## How to complete this task:
Exactly as they appear below, repeat the lines from the one with "thumb mcp: (1415, 1071)" through the one with "ring tip: (1421, 1154)", and no others.

## Records for this task:

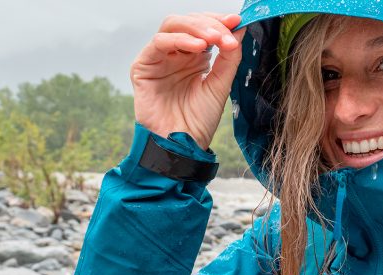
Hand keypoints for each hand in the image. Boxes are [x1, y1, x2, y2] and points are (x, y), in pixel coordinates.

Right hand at [131, 13, 246, 149]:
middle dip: (210, 24)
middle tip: (227, 33)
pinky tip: (197, 47)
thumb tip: (240, 26)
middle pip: (188, 22)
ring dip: (196, 28)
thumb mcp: (221, 84)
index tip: (238, 21)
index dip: (219, 21)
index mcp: (193, 57)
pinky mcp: (142, 67)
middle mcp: (175, 54)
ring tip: (215, 39)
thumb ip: (230, 56)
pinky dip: (179, 40)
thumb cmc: (198, 121)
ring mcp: (158, 59)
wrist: (182, 146)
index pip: (204, 27)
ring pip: (172, 25)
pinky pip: (158, 43)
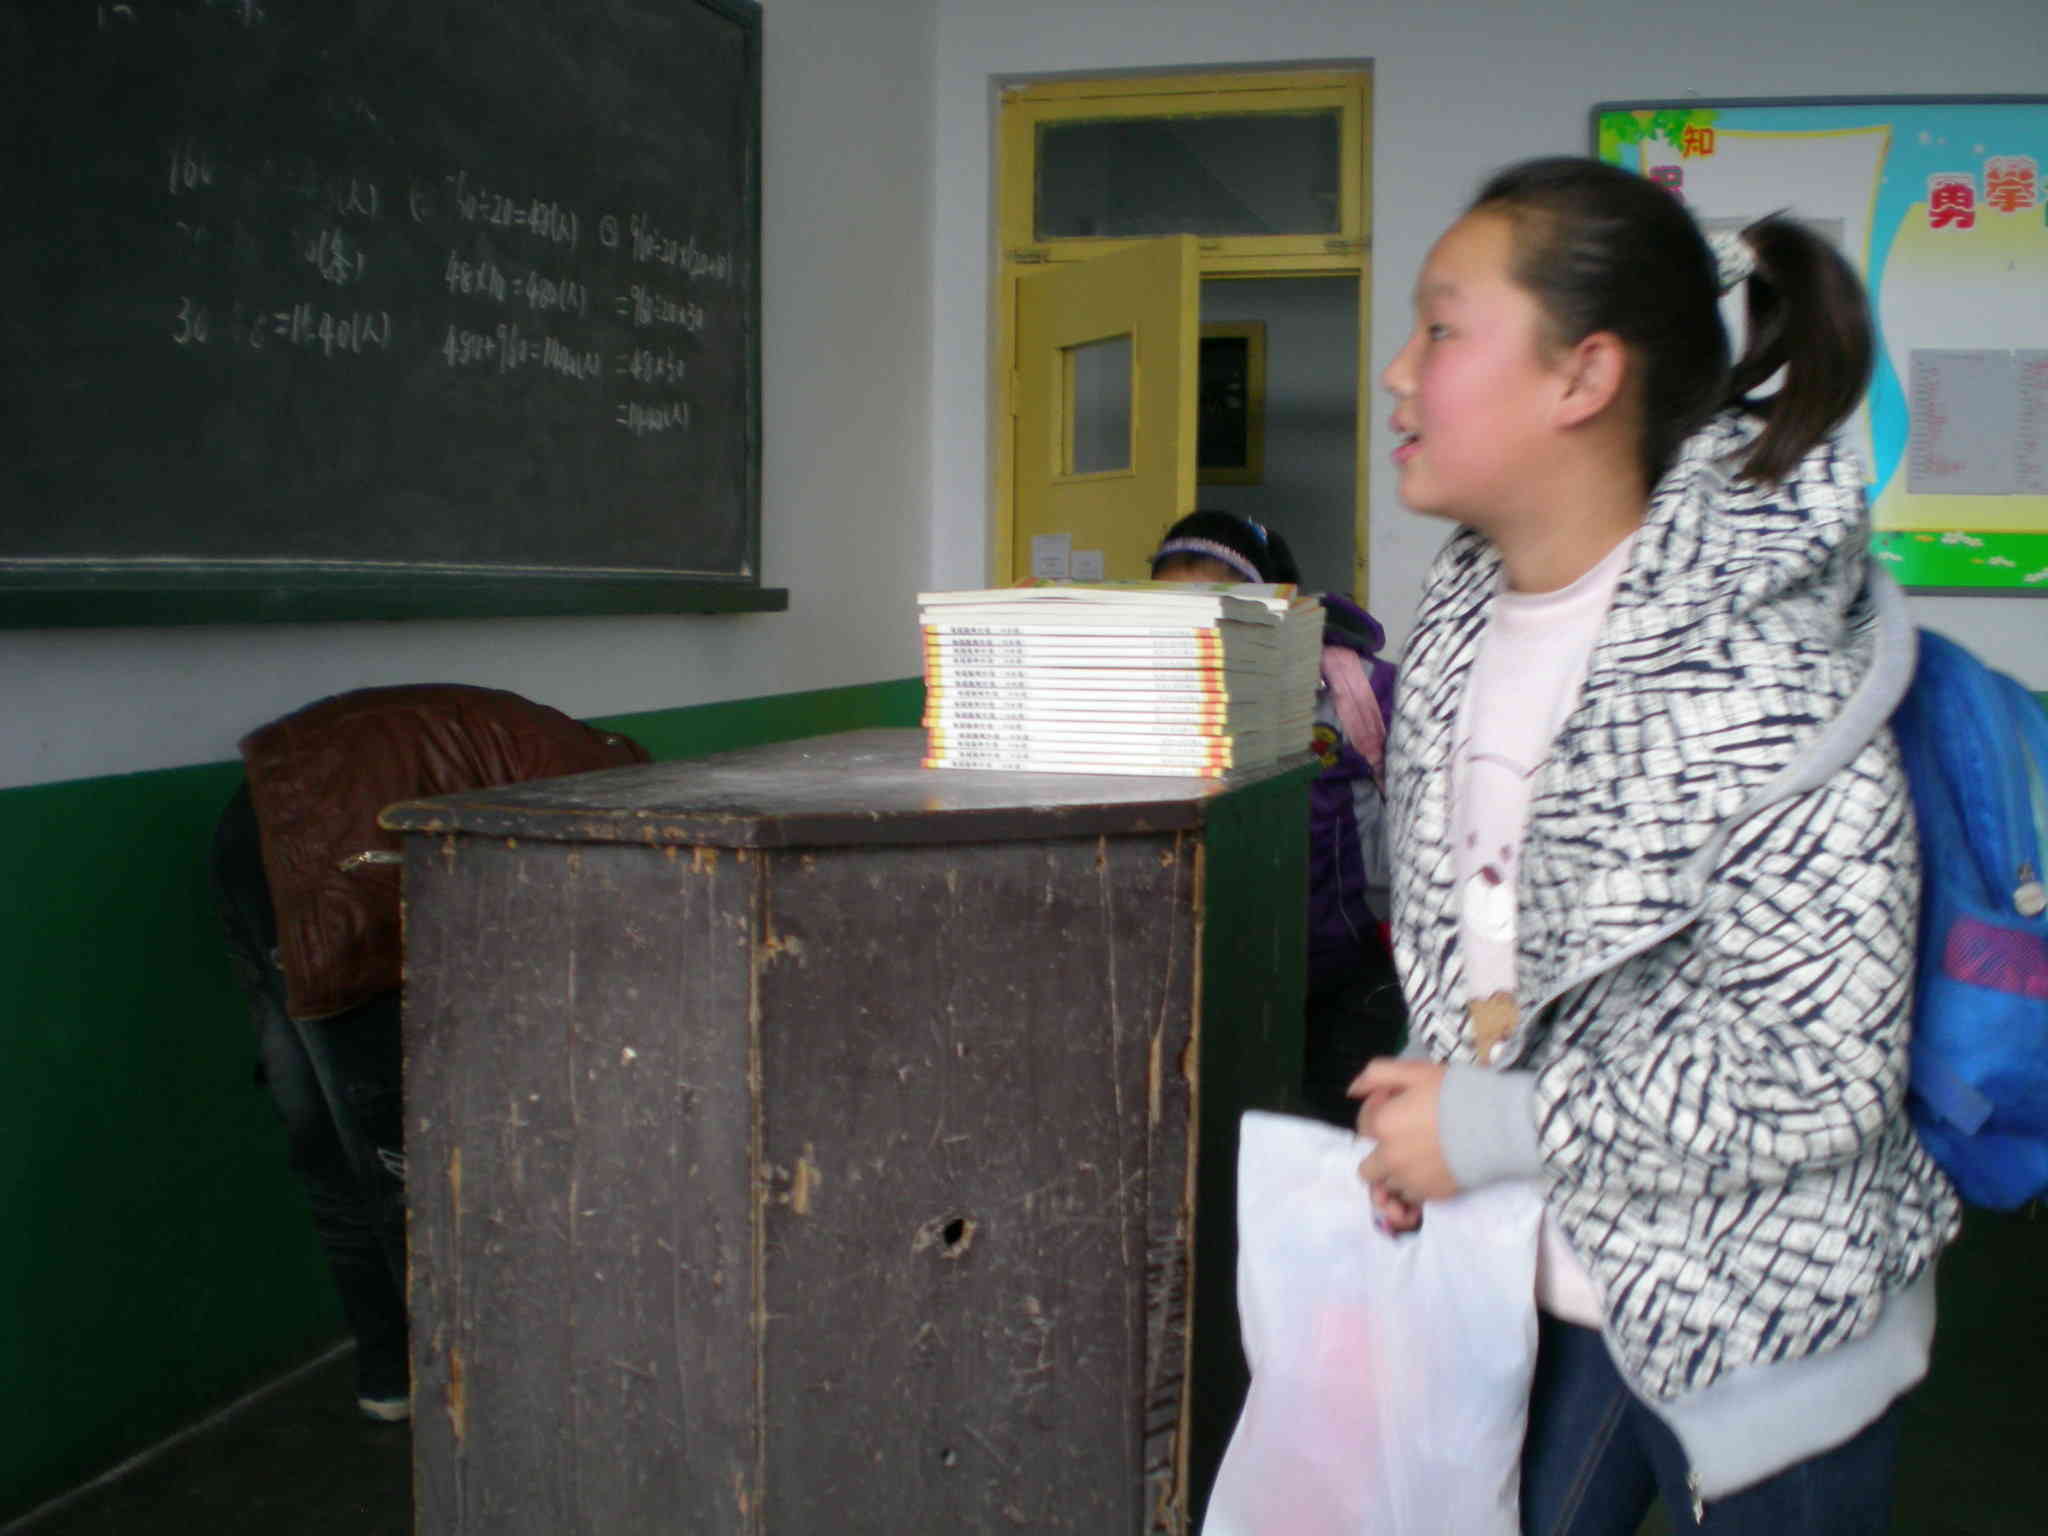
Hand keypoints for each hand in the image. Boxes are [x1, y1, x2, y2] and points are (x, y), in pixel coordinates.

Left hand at [1349, 1058, 1458, 1214]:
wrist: (1499, 1126)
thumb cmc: (1457, 1094)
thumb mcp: (1415, 1071)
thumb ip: (1377, 1075)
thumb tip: (1351, 1090)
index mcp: (1382, 1126)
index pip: (1362, 1127)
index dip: (1379, 1113)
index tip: (1400, 1106)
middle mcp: (1390, 1159)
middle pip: (1368, 1168)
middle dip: (1381, 1153)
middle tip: (1406, 1138)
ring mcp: (1411, 1181)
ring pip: (1388, 1185)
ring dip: (1397, 1172)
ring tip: (1421, 1154)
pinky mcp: (1433, 1196)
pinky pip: (1412, 1197)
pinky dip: (1416, 1186)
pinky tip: (1433, 1168)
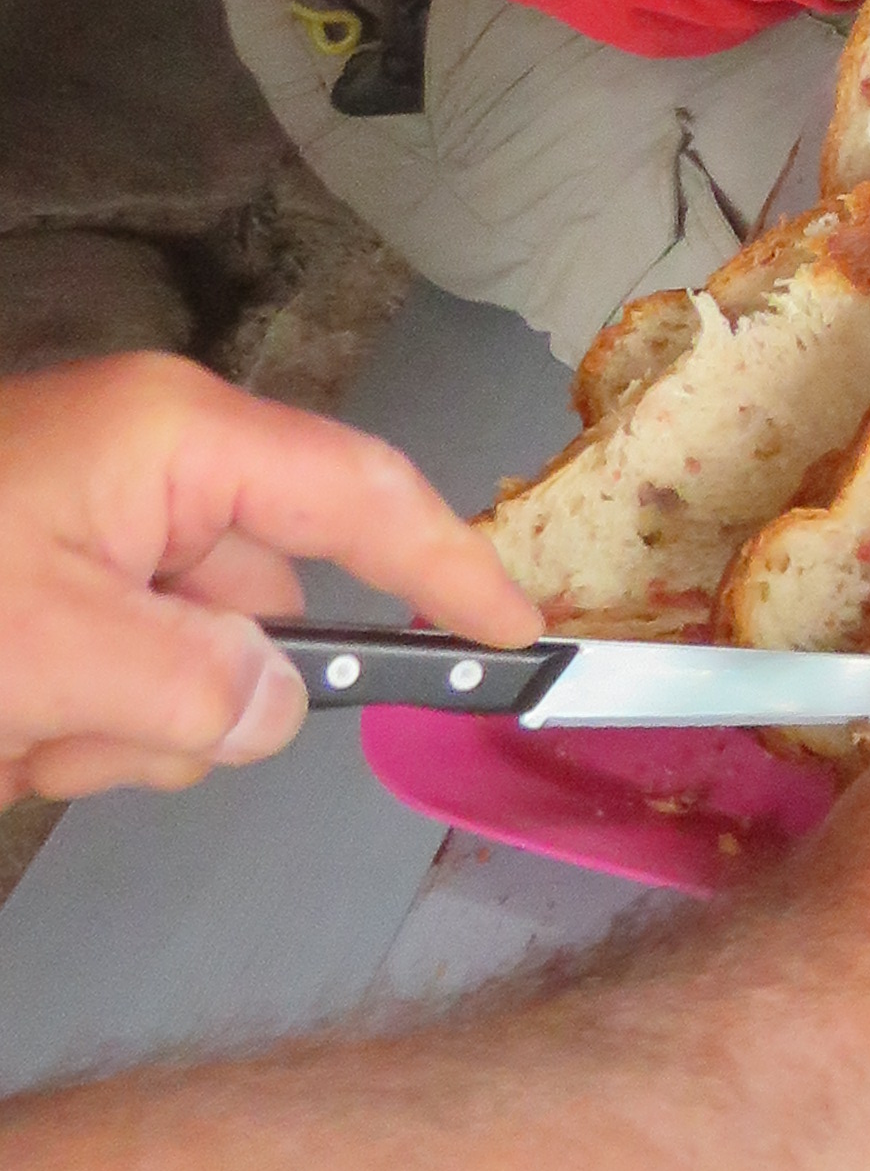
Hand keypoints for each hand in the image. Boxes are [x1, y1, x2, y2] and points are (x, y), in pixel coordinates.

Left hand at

## Task result:
thumb mcp: (1415, 1071)
thumb ip: (1377, 1075)
thumb tip: (1351, 1090)
index mcp: (1382, 1126)
index pip: (1362, 1127)
index dip: (1379, 1113)
index tip: (1400, 1106)
middle mcp: (1390, 1159)
middle pip: (1368, 1168)
middle dip: (1381, 1153)
middle tip: (1406, 1138)
ring mcp: (1411, 1181)
ring pip: (1388, 1185)
ring dip: (1397, 1172)
ring tip: (1421, 1154)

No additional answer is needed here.